▶ **WHAT THE EXERCISE ASKS**
Return the lines of the data below unchanged, starting at the line containing "<div align=center>" and ending at the line containing "#### 步骤2：安装必要的软件".

▶ **INPUT**
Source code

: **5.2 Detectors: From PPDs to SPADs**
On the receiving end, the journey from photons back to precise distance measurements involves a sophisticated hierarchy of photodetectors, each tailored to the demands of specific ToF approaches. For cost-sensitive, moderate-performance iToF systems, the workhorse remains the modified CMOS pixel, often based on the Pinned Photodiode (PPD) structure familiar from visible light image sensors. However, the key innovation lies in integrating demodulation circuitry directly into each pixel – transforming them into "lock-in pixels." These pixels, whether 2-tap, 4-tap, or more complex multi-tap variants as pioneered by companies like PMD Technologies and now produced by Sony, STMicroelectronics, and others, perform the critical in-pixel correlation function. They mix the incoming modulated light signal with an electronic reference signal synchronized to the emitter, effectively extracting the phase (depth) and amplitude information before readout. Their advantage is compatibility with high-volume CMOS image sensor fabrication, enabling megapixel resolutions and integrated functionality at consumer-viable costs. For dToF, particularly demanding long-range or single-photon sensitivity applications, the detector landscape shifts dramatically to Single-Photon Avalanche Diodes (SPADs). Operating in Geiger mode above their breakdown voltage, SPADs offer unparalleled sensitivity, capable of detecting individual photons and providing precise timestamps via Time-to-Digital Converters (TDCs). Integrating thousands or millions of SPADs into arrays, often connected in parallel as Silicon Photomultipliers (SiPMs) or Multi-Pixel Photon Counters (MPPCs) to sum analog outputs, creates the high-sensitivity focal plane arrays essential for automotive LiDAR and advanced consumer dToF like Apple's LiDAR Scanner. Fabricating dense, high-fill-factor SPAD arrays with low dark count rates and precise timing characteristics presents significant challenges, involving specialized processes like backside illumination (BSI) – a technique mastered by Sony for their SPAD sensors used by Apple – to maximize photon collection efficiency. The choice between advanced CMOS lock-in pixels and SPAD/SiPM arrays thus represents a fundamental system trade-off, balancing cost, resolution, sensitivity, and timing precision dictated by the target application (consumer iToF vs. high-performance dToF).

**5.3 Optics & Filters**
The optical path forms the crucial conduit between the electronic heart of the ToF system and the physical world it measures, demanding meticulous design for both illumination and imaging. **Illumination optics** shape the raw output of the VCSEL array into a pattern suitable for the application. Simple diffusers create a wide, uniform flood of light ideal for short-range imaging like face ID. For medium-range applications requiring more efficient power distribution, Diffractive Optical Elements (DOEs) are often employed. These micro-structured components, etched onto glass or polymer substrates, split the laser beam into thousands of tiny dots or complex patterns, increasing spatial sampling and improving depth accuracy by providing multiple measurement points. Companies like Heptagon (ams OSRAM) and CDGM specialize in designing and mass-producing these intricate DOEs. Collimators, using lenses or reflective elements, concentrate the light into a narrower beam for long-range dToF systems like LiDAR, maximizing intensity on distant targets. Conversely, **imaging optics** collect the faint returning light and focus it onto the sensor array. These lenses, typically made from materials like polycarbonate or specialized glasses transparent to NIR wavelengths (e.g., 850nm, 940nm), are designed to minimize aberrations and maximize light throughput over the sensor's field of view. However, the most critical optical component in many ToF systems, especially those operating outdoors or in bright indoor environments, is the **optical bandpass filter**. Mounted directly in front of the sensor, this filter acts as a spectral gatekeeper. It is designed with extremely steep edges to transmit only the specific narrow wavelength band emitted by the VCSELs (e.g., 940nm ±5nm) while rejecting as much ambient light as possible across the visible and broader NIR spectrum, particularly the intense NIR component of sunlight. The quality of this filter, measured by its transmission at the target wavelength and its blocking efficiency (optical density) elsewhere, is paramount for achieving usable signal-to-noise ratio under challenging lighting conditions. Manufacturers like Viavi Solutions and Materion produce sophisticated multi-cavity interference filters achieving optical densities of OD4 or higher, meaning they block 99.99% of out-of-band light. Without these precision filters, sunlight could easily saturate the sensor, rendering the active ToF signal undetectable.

--

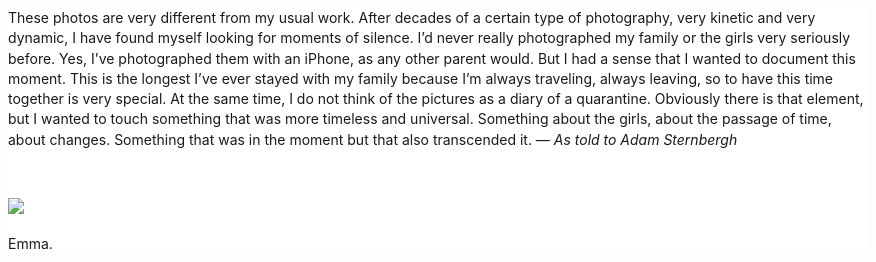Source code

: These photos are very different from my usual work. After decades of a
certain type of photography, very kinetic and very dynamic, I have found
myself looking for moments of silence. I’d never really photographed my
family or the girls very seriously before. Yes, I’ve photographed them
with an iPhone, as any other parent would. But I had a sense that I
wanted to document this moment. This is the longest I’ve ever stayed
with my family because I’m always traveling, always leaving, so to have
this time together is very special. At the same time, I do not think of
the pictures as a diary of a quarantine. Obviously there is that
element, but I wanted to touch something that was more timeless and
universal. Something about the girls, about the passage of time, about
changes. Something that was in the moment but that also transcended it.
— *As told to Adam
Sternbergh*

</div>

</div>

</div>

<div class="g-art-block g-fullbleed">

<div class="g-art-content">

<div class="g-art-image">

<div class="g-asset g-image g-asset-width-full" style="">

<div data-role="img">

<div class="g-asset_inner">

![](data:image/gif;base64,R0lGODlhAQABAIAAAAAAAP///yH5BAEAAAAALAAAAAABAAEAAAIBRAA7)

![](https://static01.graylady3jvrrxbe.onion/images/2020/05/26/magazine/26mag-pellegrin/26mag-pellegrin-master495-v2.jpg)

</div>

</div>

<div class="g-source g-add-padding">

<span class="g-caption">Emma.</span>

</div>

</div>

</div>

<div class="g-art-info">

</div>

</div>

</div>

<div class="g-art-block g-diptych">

---

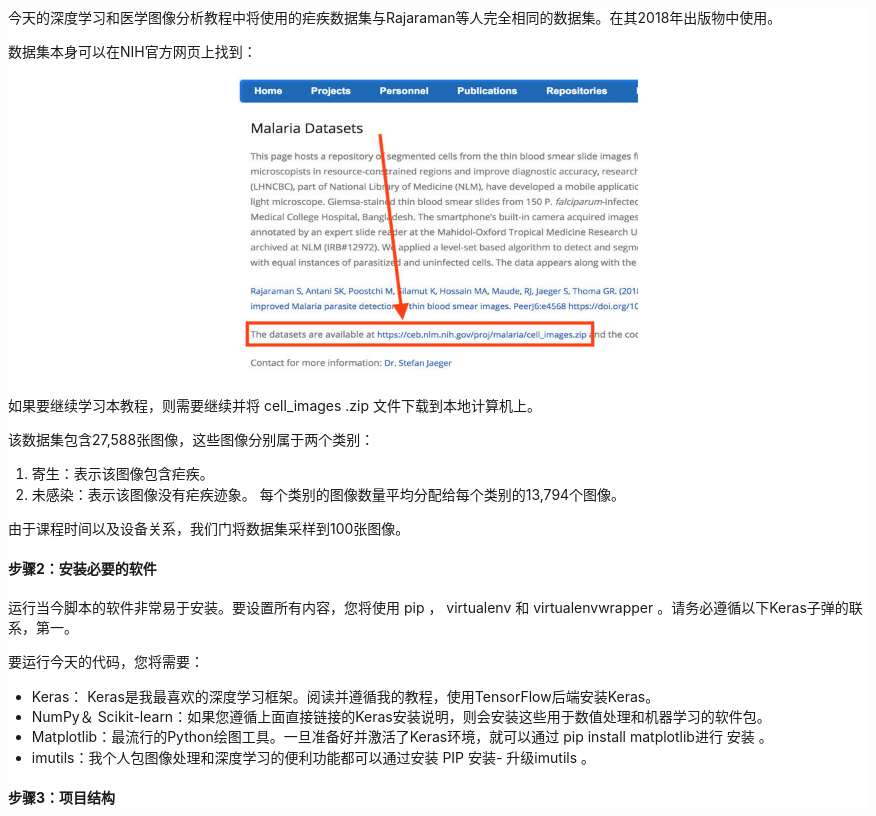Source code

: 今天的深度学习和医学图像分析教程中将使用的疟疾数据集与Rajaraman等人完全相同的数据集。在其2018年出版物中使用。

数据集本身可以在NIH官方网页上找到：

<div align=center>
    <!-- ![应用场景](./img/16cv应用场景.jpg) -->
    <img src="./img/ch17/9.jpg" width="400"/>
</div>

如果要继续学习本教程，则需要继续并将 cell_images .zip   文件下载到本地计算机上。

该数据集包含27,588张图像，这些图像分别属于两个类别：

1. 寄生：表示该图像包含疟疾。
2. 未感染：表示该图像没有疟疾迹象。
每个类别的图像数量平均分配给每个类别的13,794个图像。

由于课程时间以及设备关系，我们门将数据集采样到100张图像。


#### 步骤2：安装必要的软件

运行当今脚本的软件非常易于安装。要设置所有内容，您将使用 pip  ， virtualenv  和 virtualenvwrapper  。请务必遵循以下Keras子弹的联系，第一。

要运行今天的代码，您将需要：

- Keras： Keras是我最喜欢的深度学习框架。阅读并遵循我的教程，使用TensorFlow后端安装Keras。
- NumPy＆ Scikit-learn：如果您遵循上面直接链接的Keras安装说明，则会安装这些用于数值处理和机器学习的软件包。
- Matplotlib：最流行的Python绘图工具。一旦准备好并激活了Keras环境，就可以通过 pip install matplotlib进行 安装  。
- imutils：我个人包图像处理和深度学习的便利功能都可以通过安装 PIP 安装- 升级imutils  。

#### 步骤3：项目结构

▶ **REPLY TO THE EXERCISE**
<div align=center>
    <!-- ![应用场景](./img/16cv应用场景.jpg) -->
    <img src="./img/ch17/9.jpg" width="400"/>
</div>

如果要继续学习本教程，则需要继续并将 cell_images .zip   文件下载到本地计算机上。

该数据集包含27,588张图像，这些图像分别属于两个类别：

1. 寄生：表示该图像包含疟疾。
2. 未感染：表示该图像没有疟疾迹象。
每个类别的图像数量平均分配给每个类别的13,794个图像。

由于课程时间以及设备关系，我们门将数据集采样到100张图像。


#### 步骤2：安装必要的软件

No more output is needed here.